The notional results of our sample research project indicate that periodicity has the largest physiological effect while distraction level has the largest attention effect and these factors do interact. Specifically, we now know that higher periodicity combined with lower distraction levels decreases our physiological (heart rate, respiration) and attention (stability, control, efficiency) factors, while lower periodicity and higher distraction levels increases our physiological and attention factors. Furthermore, due to the appropriate application of DoE methods, we are able to state that our results have statistical significance and can be used to refine our current model or used as input to future studies. Finally, the use of M&S allowed us to conduct many more trials, with much more control of the experimental environment than would be possible in a live experiment.

5 Conclusion

While there is general agreement that improving “mindfulness” has positive effects, the research summarized in this paper confirms that there is no consensus regarding the various mindfulness theories, definitions, or measures. This suggests that the discipline and context to which one is applying mindfulness concepts must be strongly considered. This also suggests that discipline-specific approaches to mindfulness concepts may need to be further researched and developed.

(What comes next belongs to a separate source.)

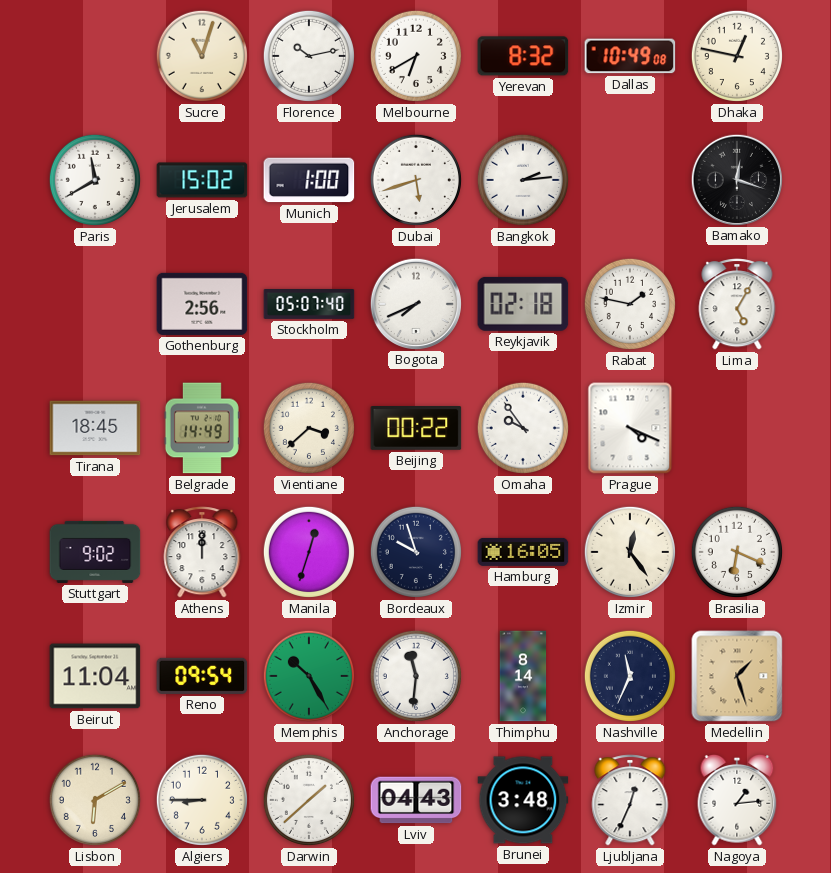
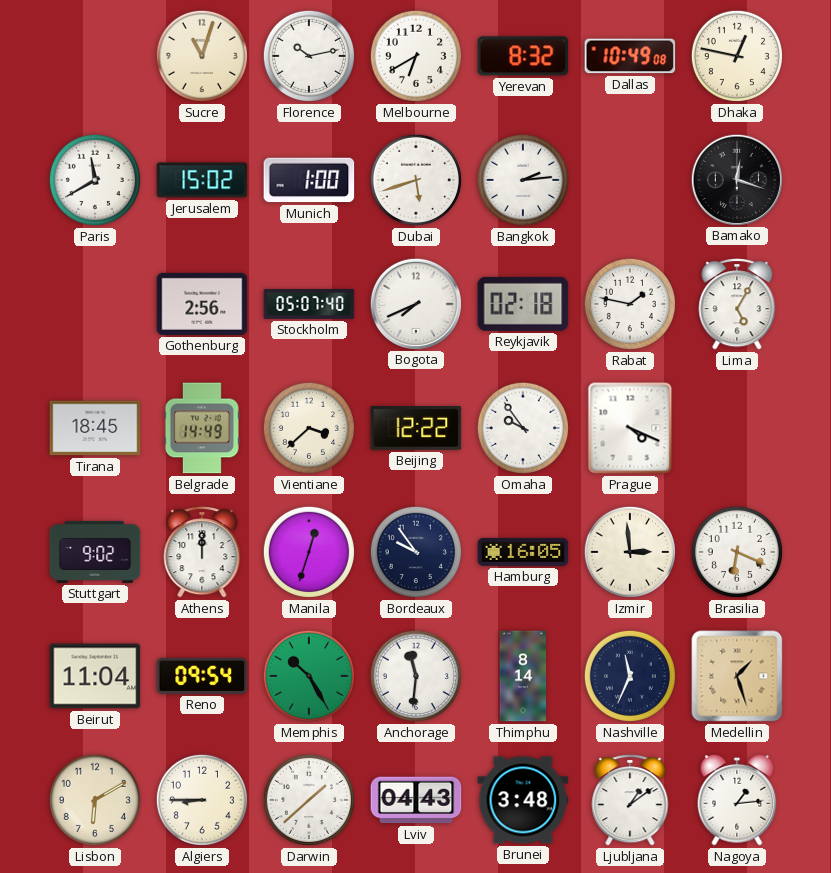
Beijing: 00:22 -> 12:22
Bordeaux: 9:57 -> 9:54
Izmir: 12:24 -> 2:59
Ljubljana: 12:34 -> 1:09
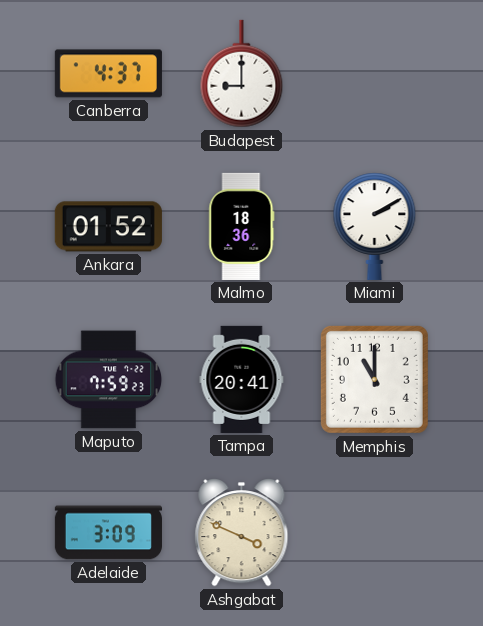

Mindfulness categories and measures are proposed across human functions and performance that are essential for testing and assessing any mindfulness theory or definition. The sample research project uses those measures, along with a statistically-significant and replicable methodology (DoE plus M&S), to determine and evaluate mindfulness factors for a given context (driving). This example and approach is significant because it can be improved and applied to other contexts and can assist with the research and evolution of additional theories and definitions of mindfulness.

Collectively, this research assists the community in achieving a broader understanding and body of knowledge of the state of mindfulness concepts. Additional research is recommended to further understand and refine discipline-specific mindfulness concepts and test those concepts using proven experimental methods. If conducted, these activities are expected to result in improved mindfulness theories, definitions, and measures that can be used for the benefit of individual and collective human performance across a spectrum of disciplines.